New targets identified in cerebral primitive lymphomas

Khe Hoang-Xuan has identified specific and common mutations in primitive lymphomas of the central nervous system affecting MYD88 and CD79B genes. These mutations activate two signalling pathways which seem to play an important role in these lymphomas genesis. Not only are they diagnostic biomarkers, but they also pave the way for targeted innovative therapy trials.


A specific and customised therapy

A clinical trial, ” TARGET “, coordinated by Marc Sanson has begun on a national level and could be extended at European level.

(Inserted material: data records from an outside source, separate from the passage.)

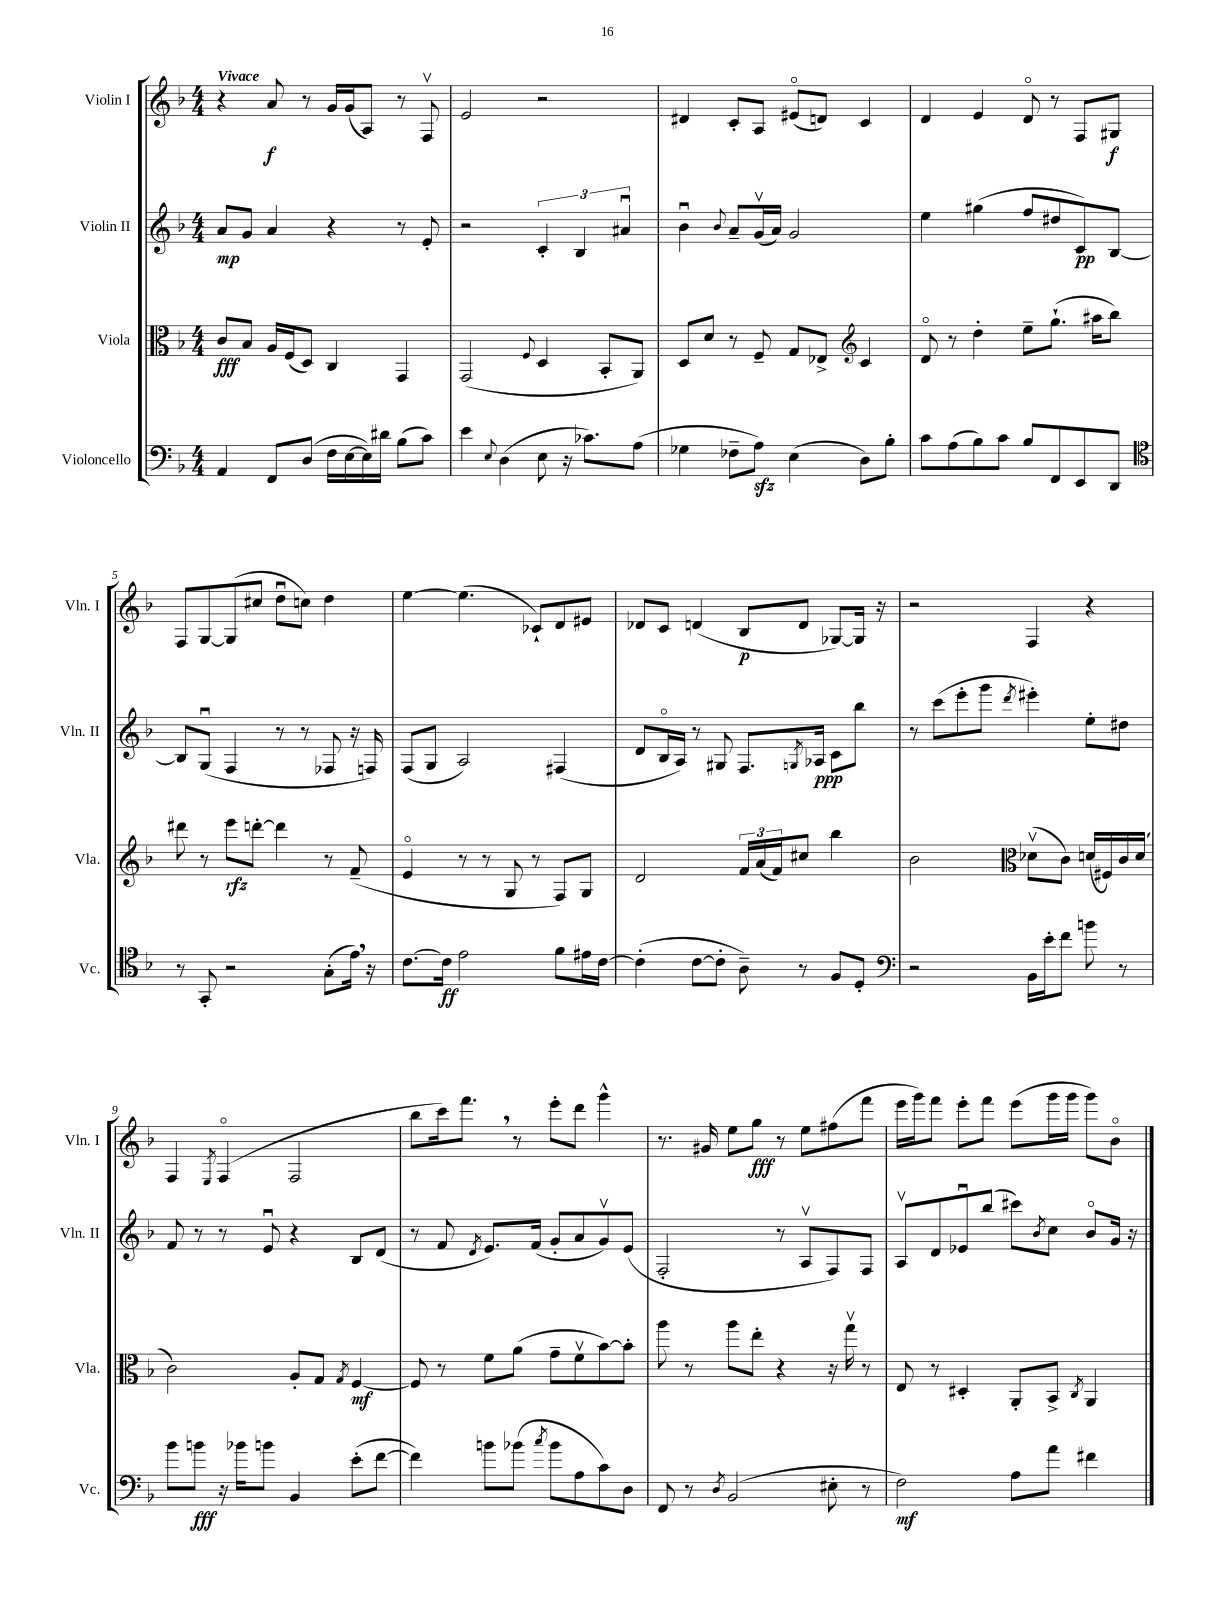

**kern	**kern	**kern	**kern
*staff4	*staff3	*staff2	*staff1
*clefF4	*clefC3	*clefG2	*clefG2
*k[b-]	*k[b-]	*k[b-]	*k[b-]
*M4/4	*M4/4	*M4/4	*M4/4
4AA/	8c/L	8a/L	4r
.	8B-/J	8g/J	.
8FF/L	16A/LL	4a/	8a/
.	(16F/J	.	.
(8D/J	8D/J)	.	8r
16F\LL	4C/	4r	16g/LL
[16E\	.	.	(16g/J
16E\])	.	.	8A/J)
16d#\JJ	.	.	.
(8B-\L	4GG/	8r	8r
8c\J)	.	8e'/	8Fv/
=	=	=	=
4e\	(2GG/	2r	2e/
8qqE/	.	.	.
(4D\	.	.	.
.	8qqF/	.	.
8E\	4D/	6c'/	2r
16r	.	.	.
.	.	6B-/	.
8.c-\L)	.	.	.
.	8BB-'/L	.	.
.	.	6a#u/	.
(8A\J	8AA/J)	.	.
=	=	=	=
4G-\	8D/L	4b-u\	4d#/
.	8d/J	.	.
.	.	8qqb-/	.
8F-~\L	8r	8a~/L	8c'/L
8A\J)	8F~/	(16gv/L	8A/J
.	.	16a/JJ)	.
(4E\	8G/L	2g/	(8e#o/L
.	8E-^/J	.	8d/J)
*	*clefG2	*	*
8D\L)	4c/	.	4c/
8B-'\J	.	.	.
=	=	=	=
8c\L	8do/	4ee\	4d/
(8A\	8r	.	.
8B-\)	4dd'\	(4gg#\	4e/
8c\J	.	.	.
8B-/L	8ee~\L	8ff/L	8do/
8FF/	(8.gg`\J	8dd#/	8r
8EE/	.	8c/)	8F/L
.	16aa#\LK	.	.
8DD/J	8bb-\J)	[8B-/J	8G#/J
=	=	=	=
*clefC4	*	*	*
8r	8ddd#\	8B-/]L	8F/L
8GG'/	8r	(8Gu/J	[8G/
2r	8eee\L	4F/	(8G/]
.	[8ddd'\J	.	8cc#/J
.	4ddd\]	8r	8ddu\L
.	.	8r	8cc\J)
(8G'\L	8r	8F-/	4dd\
16e\Jk)	(8f~/	16r	.
16r	.	16F/)	.
=	=	=	=
[8.c\L	4eo/	(8F/L	[4ee\
.	.	8G/J	.
16c\]Jk	.	.	.
2e\	8r	2A/)	(4.ee\]
.	8r	.	.
.	8G/	.	.
.	8r	.	8c-`/L)
8f\L	8F/L)	(4F#/	8d/
16e#\L	8G/J	.	8e#/J
[16c\JJ	.	.	.
=	=	=	=
(4c'\]	2d/	8d/L	8d-/L
.	.	16B-o/L	8c/J
.	.	16A/JJ)	.
[8c\L	.	8r	(4d/
8c'\]J	.	8G#/	.
8A~\)	24f/LL	8.F/L	8B-/L
.	(24a/	.	.
.	24f/J)	.	.
8r	8cc#/J	.	8d/J
.	.	8qG/	.
.	.	16A-/Jk	.
8F/L	4bb-\	8c\L	[8G-/L)
8D'/J	.	8bb-\J	16G-/]Jk
.	.	.	16r
=	=	=	=
*clefF4	*	*	*
2r	2b-\	8r	2r
.	.	(8ccc\L	.
.	.	8eee'\	.
.	.	8ggg\J	.
*	*clefC3	*	*
.	.	8qddd/	.
16BB-\LL	(8d-v\L	4eee#'\)	4F/
16e'\J	.	.	.
8f\J	8c\J)	.	.
8b\	(16d/LL	8ee'\L	4r
.	16F#/)	.	.
8r	16c/	8dd#\J	.
.	(16d/JJ	.	.
=	=	=	=
8b-\L	2c\)	8f/	4F/
8b\J	.	8r	.
.	.	.	8qE/
16r	.	8r	(4Fo/
16b-\LK	.	.	.
8b\J	.	8eu/	.
4BB-/	8A'/L	4r	2F/
.	8G/J	.	.
.	8qG/	.	.
(8e'\L	[4F/	8B-/L	.
[8f\J	.	(8d/J	.
=	=	=	=
4f\])	8F/]	8r	8bb-\L
.	8r	8f/	16ccc\k)
.	.	.	8.fff\J
.	.	8qd/	.
8b\L	8f\L	8.e/L)	.
(8b-\J	(8a\J	.	8r
.	.	(16f/Jk	.
8qcc/	.	.	.
8b-\L	8g~\L	8g'/L	8eee'\L
8A\	8fv\	8a/	8ddd\J
8c\)	[8b-\)	8gv/)	4ggg^^\
8D\J	8b-'\]J	(8e/J	.
=	=	=	=
8FF/	8aa\	2F'/	8.r
8r	8r	.	.
.	.	.	16g#/
8qD/	.	.	.
(2BB-/	8aa\L	.	8ee\L
.	8ee'\J	.	8gg\J
.	4r	8r	8r
.	.	8Av/L	8ee\L
8E#'\	16r	8F/)	(8ff#\
.	16ggv\	.	.
8r	8r	8F/J	8fff\J
=	=	=	=
2F\)	8E/	8Av/L	16eee\LL
.	.	.	16ggg\J)
.	8r	8d/	8fff\J
.	4D#'/	8e-u/	8eee'\L
.	.	(8bb-/J	8fff\J
8A\L	8AA'/L	8ccc#\L)	(8eee\L
.	.	8qb-/	.
8a\J	8BB-^/J	8cc\J	16ggg\L
.	.	.	16ggg\JJ
.	8qC/	.	.
4f#\	4AA/	8b-o/L	8ggg\L)
.	.	16g/Jk	8b-o\J
.	.	16r	.
==	==	==	==
*-	*-	*-	*-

It aims at testing a specific and customised therapy on patients with glioblastomas expressing a highly oncogenic anomaly, in other words, responsible for tumour development. This study is carried out in partnership with Astra-Zeneca and the Assistance Publique-Hôpitaux de Paris.

An oncolytic virus trial

A phase I clinical trial, “ONCOVIRAC”, led by Ahmed Idbaih, testing an oncolytic virus, that is, a virus modified to specifically destroy cancer cells in patients with glioblastoma, will soon begin. This trial is the result of a partnership between the Transgène company, which has developed the virus and the Assistance Publique-Hôpitaux de Paris.

An MRI non-invasive diagnostic method

IDH1 gene mutation is specific to gliomas, and affects 40 % of them. It plays a major role in the development of these tumours and is characterised by the accumulation of a metabolite, D-2HG, in the tumour. The ” IDASPE ” trial, coordinated by Marc Sanson and conducted in collaboration with the CENIR, has developed detection of D-2HG in the tumour by MRI spectroscopy, thus providing a non-invasive diagnostic tool that may soon be used clinically.

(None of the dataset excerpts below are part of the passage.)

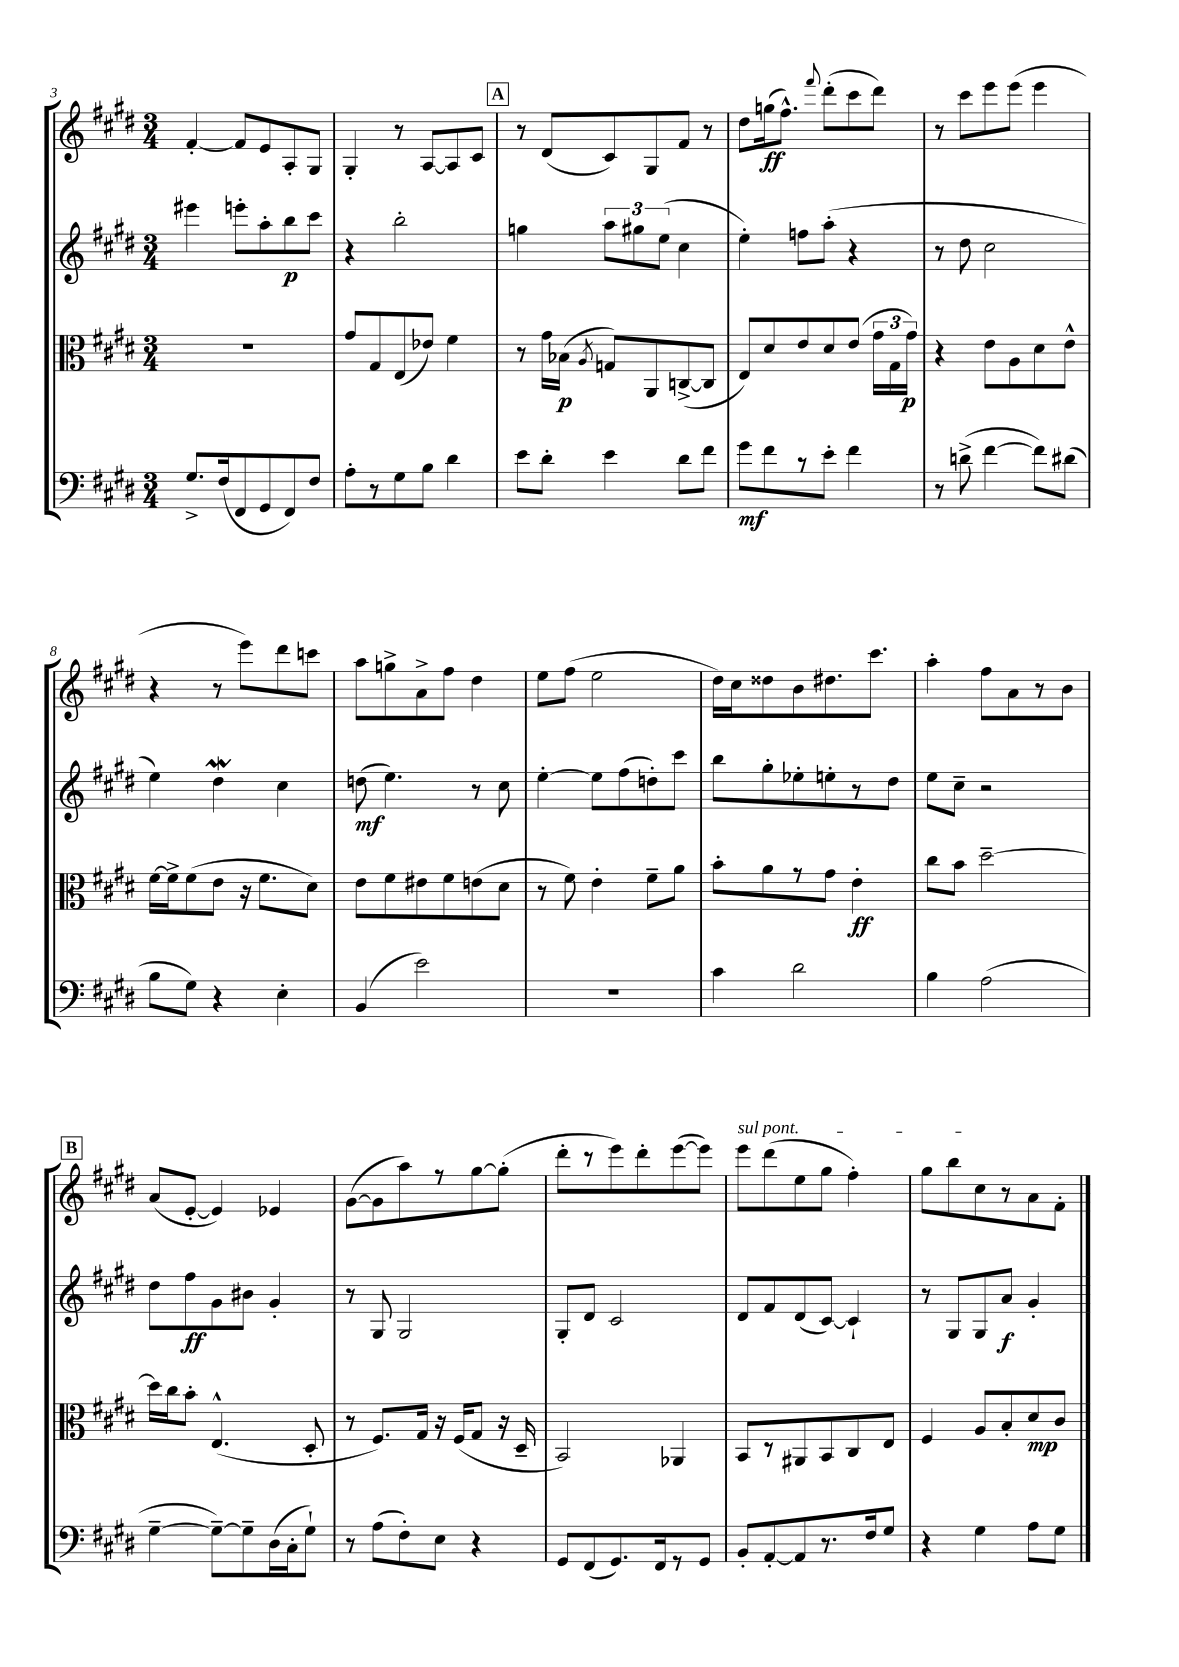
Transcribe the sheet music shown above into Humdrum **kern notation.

**kern	**kern	**kern	**kern
*staff4	*staff3	*staff2	*staff1
*clefF4	*clefC3	*clefG2	*clefG2
*k[f#c#g#d#]	*k[f#c#g#d#]	*k[f#c#g#d#]	*k[f#c#g#d#]
*M3/4	*M3/4	*M3/4	*M3/4
8.G#^/L	2.r	4eee#\	[4f#'/
(16F#/k	.	.	.
8FF#/	.	8eee'\L	8f#/]L
8GG#/	.	8aa'\	8e/
8FF#/)	.	8bb\	8A'/
8F#/J	.	8ccc#\J	8G#/J
=	=	=	=
8A'\L	8g#/L	4r	4G#'/
8r	8G#/	.	.
8G#\	(8E/	2bb'\	8r
8B\J	8e-/J)	.	[8A/L
4d#\	4f#\	.	8A/]
.	.	.	8c#/J
=	=	=	=
8e\L	8r	4gg\	8r
8d#'\J	16g#\LL	.	(8d#/L
.	(16B-\JJ	.	.
.	8qA/	.	.
4e\	8G/L)	12aa\L	8c#/)
.	.	12gg#\	.
.	8AA/	.	8G#/
.	.	(12ee\J	.
8d#\L	([8C^/	4cc#\	8f#/J
8f#\J	8C/]J	.	8r
=	=	=	=
8g#\L	8E/L)	4ee'\)	8dd#\L
8f#\	8d#/	.	(16gg\k
.	.	.	8.ff#^^\J)
8r	8e/	8ff\L	.
.	.	.	8qqfff#/
8e'\J	8d#/	(8aa'\J	(8ddd#'\L
4f#\	(8e/J	4r	8ccc#\
.	24g#\LL	.	8ddd#\J)
.	24G#\	.	.
.	24g#\JJ)	.	.
=	=	=	=
8r	4r	8r	8r
(8d^\	.	8dd#\	8ccc#\L
[4f#\	8e\L	2cc#\	8eee\
.	8A\	.	(8eee\J
8f#\]L)	8d#\	.	4eee\
(8d#\J	8e^^\J	.	.
=	=	=	=
8B\L	[16f#\LL	4ee\)	4r
.	16f#^\]J	.	.
8G#\J)	(8f#\	.	.
4r	8e\J	4dd#\	8r
.	16r	.	8eee\L)
.	8.f#\L	.	.
4E'\	.	4cc#\	8ddd#\
.	8d#\J)	.	8ccc\J
=	=	=	=
(4BB/	8e\L	(8dd\	8aa\L
.	8f#\	4.ee\)	8gg^\
2e\)	8e#\	.	8a^\
.	8f#\	.	8ff#\J
.	(8e\	8r	4dd#\
.	8d#\J	8cc#\	.
=	=	=	=
2.r	8r	[4ee'\	8ee\L
.	8f#\)	.	(8ff#\J
.	4e'\	8ee\]L	2ee\
.	.	(8ff#\	.
.	8f#~\L	8dd'\)	.
.	8a\J	8ccc#\J	.
=	=	=	=
4c#\	8b'\L	8bb\L	16dd#\LL)
.	.	.	16cc#\J
.	8a\	8gg#'\	8dd##\
2d#\	8r	8ee-'\	8b\
.	8g#\J	8ee'\	8.dd#\
.	4e'\	8r	.
.	.	.	8.ccc#\J
.	.	8dd#\J	.
=	=	=	=
4B\	8cc#\L	8ee\L	4aa'\
.	8b\J	8cc#~\J	.
(2A\	[2dd#~\	2r	8ff#\L
.	.	.	8a\
.	.	.	8r
.	.	.	8b\J
=	=	=	=
[4G#~\	16dd#\]LL	8dd#\L	(8a/L
.	16cc#\J	.	.
.	8b'\J	8ff#\	[8e'/J
8G#~\_L)	(4.E^^/	8g#\	4e/])
8G#~\]	.	8b#\J	.
(16D#\L	.	4g#'/	4e-/
16C#'\J	.	.	.
8G#`\J)	8D#'/	.	.
=	=	=	=
8r	8r	8r	([8g#\L
(8A\L	8.F#/L)	8G#/	8g#\]
8F#'\)	.	2G#/	8aa\)
.	16G#/Jk	.	.
8E\J	16r	.	8r
.	(16F#/LK	.	.
4r	8G#/J	.	[8gg#\
.	16r	.	(8gg#'\]J
.	16D#~/	.	.
=	=	=	=
8GG#/L	2BB/)	8G#'/L	8ddd#'\L
(8FF#/	.	8d#/J	8r
8.GG#/)	.	2c#/	8eee\)
.	.	.	8ddd#'\
16FF#/k	.	.	.
8r	4AA-/	.	([8eee\
8GG#/J	.	.	8eee\]J)
=	=	=	=
8BB'/L	8BB/L	8d#/L	8eee\L
[8AA'/	8r	8f#/	(8ddd#\
8AA/]	8AA#/	(8d#/	8ee\
8.r	8BB/	[8c#/J)	8gg#\J
.	8C#/	4c#`/]	4ff#'\)
16F#/k	.	.	.
8G#/J	8E/J	.	.
=	=	=	=
4r	4F#/	8r	8gg#\L
.	.	8G#/L	8bb\
4G#\	8A/L	8G#/	8cc#\
.	8B'/	8a/J	8r
8A\L	8d#/	4g#'/	8a\
8G#\J	8c#/J	.	8f#'\J
==	==	==	==
*-	*-	*-	*-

Extended release of anti-cancer molecules

GECKO BIOMEDICAL, led by Christophe Bancel, develops a technology enabling anti-cancer molecule extended release in surgery for glioblastoma applications.

Ultrasound, a revolution in brain tumour treatment ?

Through ultrasound use, it is possible to open the blood-brain barrier-on-demand to enable drugs to enter brain diseased areas. The SonoCloud® device was developed by the CarThera company, located at the Institut du Cerveau – ICM, on the basis of Professor Alexandre Carpentier’s works, neurosurgeon at the Pitié Salpêtrière hospital. This breakthrough will significantly increase drug efficiency, which today can’t cross the blood-brain barrier protecting brain tissue. This could make brain tumour and neurodegenerative disease treatment much more efficient. Phase 1 clinical trials are currently ongoing.